[Linkleri görebilmek için üye olun veya giriş yapın.] Acaba hayalleri arasında bir futbol takımına antrenörlük yapmak olmayan kaç erkek vardır İşte bu imkansız gibi görünen hayalimize bir oyun sayesinde kavuşmuştuk. Eskiler onu Championship Manager olarak hatırlasalar da, 2004 yılında Football Manager 2005 olarak piyasaya çıkan efsane menajerlik oyunu, bu sene de bizlere birçok yenilik vaadinde bulundu. Fakat bu seneki vaatler içerisinde en çok ilgi çekeni 3B maç gösterim sistemi idi. Artık oyuncuları kuş bakışı yuvarlak şekillerde görmeyecek, üç boyutlu olarak görecektik. Bu, büyük ve riskli bir yenilikti; zira pek çok oyuncu 2B maç gösterim sistemine zaten alışıktı ve sistemden de memnundu. Peki bu 3B işinin altından Sports Interactive başarılı bir şekilde kalkabilmiş mi, göreceğiz.
Eski ve Yeni İç içe
Football Manager’i bilmeyenin olduğunu pek sanmasam da, yine de oyunun yeniliklerinden bahsetmeden önce genel hatlarıyla kısaca oyundan bahsetmek istiyorum. Oyunda 51 ülkenin ligleri mevcut ve yine her zamanki gibi futbolcu datası oldukça geniş. Zaten Football Manager’i rakiplerinden ayıran en büyük özelliklerinden birisi de futbolcu datasıdır. Ama maalesef bu kadar geniş bir futbolcu datasına rağmen, yine de oyunun lisans sıkıntısı çekmesi açıkçası beni üzdü. Sadece oyunun içeriğine yüklenmek yerine, biraz da olsa parasal yönlerine de ağırlık verseler daha iyi olur. Yani Türkiye liginden bir takımın amblemi yok, hadi bu neyse; ama İngiltere ya da Almanya liginden de mi bir takımın amblemi olmaz Bu konuda FM yine beni hayal kırıklığına uğrattı.

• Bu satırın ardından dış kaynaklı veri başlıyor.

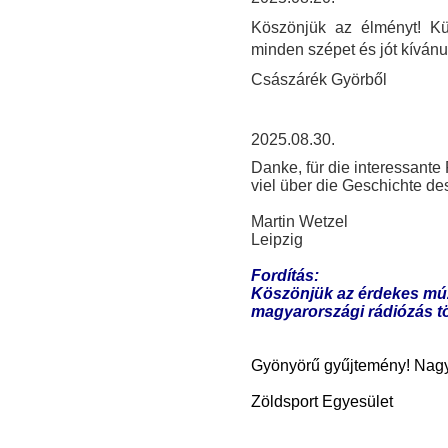
Köszönjük az élményt! Kül
minden szépet és jót kívánu
Császárék Györből
2025.08.30.
Danke, für die interessant
viel über die Geschichte de
Martin Wetzel
Leipzig
Fordítás:
Köszönjük az érdekes múz
magyarországi rádiózás tö
Gyönyörű gyűjtemény! Nagy
Zöldsport Egyesület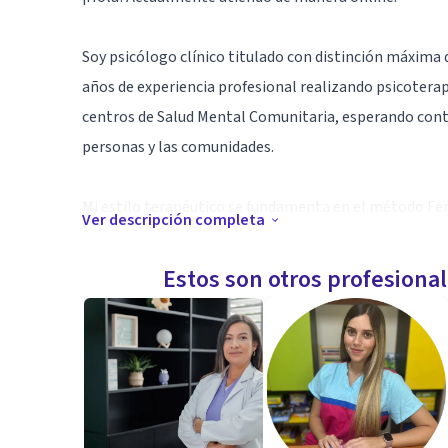
Soy psicólogo clínico titulado con distinción máxima
años de experiencia profesional realizando psicoterapi
centros de Salud Mental Comunitaria, esperando contr
personas y las comunidades.
Mi estilo terapéutico se fundamenta en el método F
Ver descripción completa
pretende que la persona pueda acceder a su experienci
emocionalmente situado en el mundo, sin imponer teo
Estos son otros profesiona
Les invito a seguir mi página de instagram, dónde pu
psicoterapia: ps.edgardbravo
Especialidad
Me caracterizo por ser un profesional respetuoso y em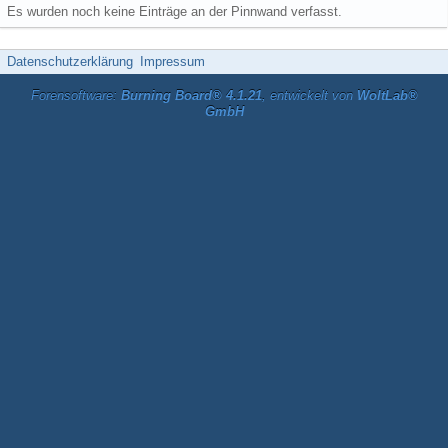
Es wurden noch keine Einträge an der Pinnwand verfasst.
Datenschutzerklärung
Impressum
Forensoftware:
Burning Board® 4.1.21
, entwickelt von
WoltLab®
GmbH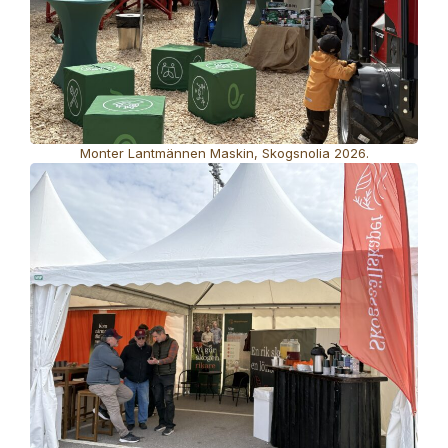
Monter Lantmännen Maskin, Skogsnolia 2026.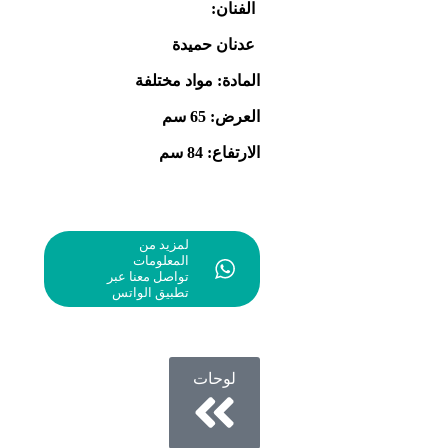
الفنان:
عدنان حميدة
المادة: مواد مختلفة
العرض: 65 سم
الارتفاع: 84 سم
لمزيد من
المعلومات
تواصل معنا عبر
تطبيق الواتس
لوحات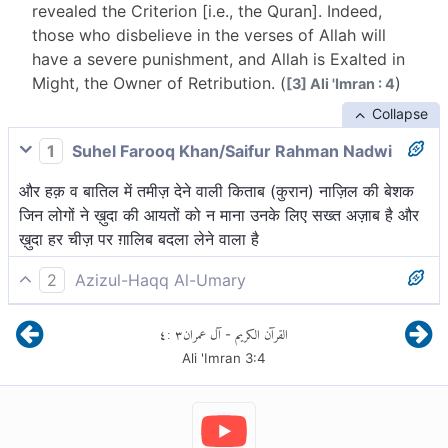
revealed the Criterion [i.e., the Quran]. Indeed,
those who disbelieve in the verses of Allah will
have a severe punishment, and Allah is Exalted in
Might, the Owner of Retribution. (
)
[3] Ali 'Imran : 4
Collapse
1
Suhel Farooq Khan/Saifur Rahman Nadwi
और हक़ व बातिल में तमीज़ देने वाली किताब (कुरान) नाज़िल की बेशक
जिन लोगों ने ख़ुदा की आयतों को न माना उनके लिए सख्त अज़ाब है और
ख़ुदा हर चीज़ पर ग़ालिब बदला लेने वाला है
2
Azizul-Haqq Al-Umary
इससे पूर्व, लोगों के मार्गदर्शन के लिए और फ़ुर्क़ान उतारा है[1] तथा
٤
:
٣
آل عمران
القرآن الكريم
-
जिन्होंने अल्लाह की आयतों को अस्वीकार किया, उन्हीं के लिए कड़ी
Ali 'Imran
3
:
4
यातना है और अल्लाह प्रभुत्वशाली, बदला लेने वाला है।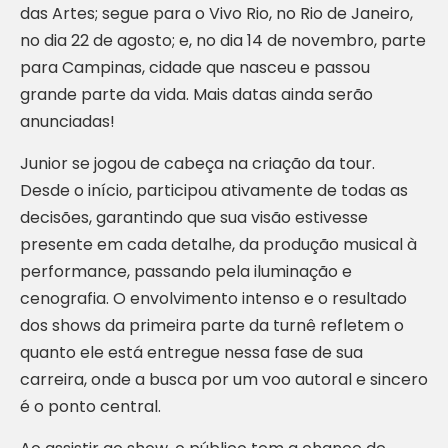
das Artes; segue para o Vivo Rio, no Rio de Janeiro,
no dia 22 de agosto; e, no dia 14 de novembro, parte
para Campinas, cidade que nasceu e passou
grande parte da vida. Mais datas ainda serão
anunciadas!
Junior se jogou de cabeça na criação da tour.
Desde o início, participou ativamente de todas as
decisões, garantindo que sua visão estivesse
presente em cada detalhe, da produção musical à
performance, passando pela iluminação e
cenografia. O envolvimento intenso e o resultado
dos shows da primeira parte da turnê refletem o
quanto ele está entregue nessa fase de sua
carreira, onde a busca por um voo autoral e sincero
é o ponto central.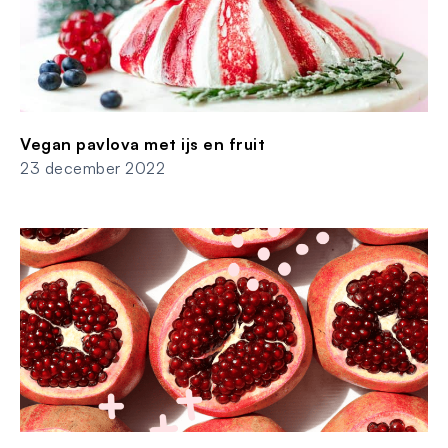
Vegan pavlova met ijs en fruit
23 december 2022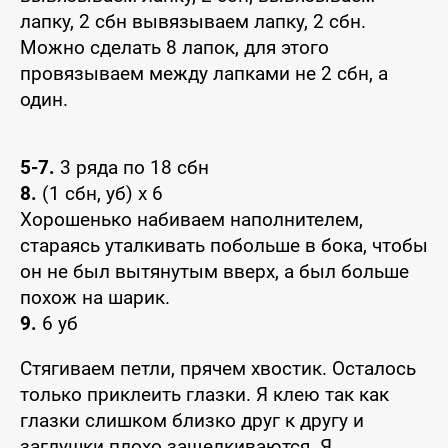
лапку, 2 сбн вывязываем лапку, 2 сбн.
Можно сделать 8 лапок, для этого
провязываем между лапками не 2 сбн, а
один.
5-7.
3 ряда по 18 сбн
8.
(1 сбн, уб) x 6
Хорошенько набиваем наполнителем,
стараясь уталкивать побольше в бока, чтобы
он не был вытянутым вверх, а был больше
похож на шарик.
9.
6 уб
Стягиваем петли, прячем хвостик. Осталось
только приклеить глазки. Я клею так как
глазки слишком близко друг к другу и
заглушки плохо защелкиваются. Я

Oyunun ara yüzü yine aynı, pek bir değişiklik göremedim. Oyuna ilk başladığınızda transfer olabileceğiniz ligleri işaretleyip bu ligler içerisinden bir takım seçiyorsunuz. Hedefleri belirliyorsunuz, buna göre de kulüp size bir bütçe sunuyor. Elde edilen başarılar karşılığında oyuncuların alacağı primleri belirliyorsunuz. Tabii ki de hedeflere ulaşamadığınız takdirde takımdan kovulmanız kuvvetle muhtemel.
Gerçekte olduğu gibi, sıklıkla birçok kişi hakkında transfer dedikoduları ortaya atılıyor ve bu kişiler hakkında medyaya demeç veriyorsunuz. Yalnız bu oyunda medya büyük bir yer kaplıyor. Şampiyonlar ligi maçlarınızdan önce ya da liginizde oynayacağınız önemli maçlardan önce medya karşısına çıkıp onların ardı ardına sordukları soruları cevaplıyorsunuz. Tabii gelen soruya göre konuşmak istemezseniz de o soruyu cevaplamak istemeyebiliyorsunuz. Takdir size kalmış. Bu basın toplantılarının insanı sıkabileceğini de düşünen yapımcılar bir alternatif daha oluşturmuş. İsterseniz basın toplantılarına kendi yerinize yardımcınızı da yollayabiliyorsunuz.
Oyunculara yardımcı olması açısından oyuna katılan bir diğer özellik, kendi söylemimle, “trafik ışıkları” olmuş. İlk 11’i oluştururken sahaya yerleştirdiğiniz oyuncuların yanında yeşil sarı ve kırmızı noktalar oluşuyor. Yeşil nokta o oyuncunun kendi mevkisinde oynadığını gösteriyor, sarı nokta oyuncunun kendi mevkisinde değil de o mevkiye yakın bir yerde oynadığını gösterirken, kırmızı nokta ise oyuncunun tamamen kendi mevkisiyle alakasız bir yerde oynadığını gösteriyor.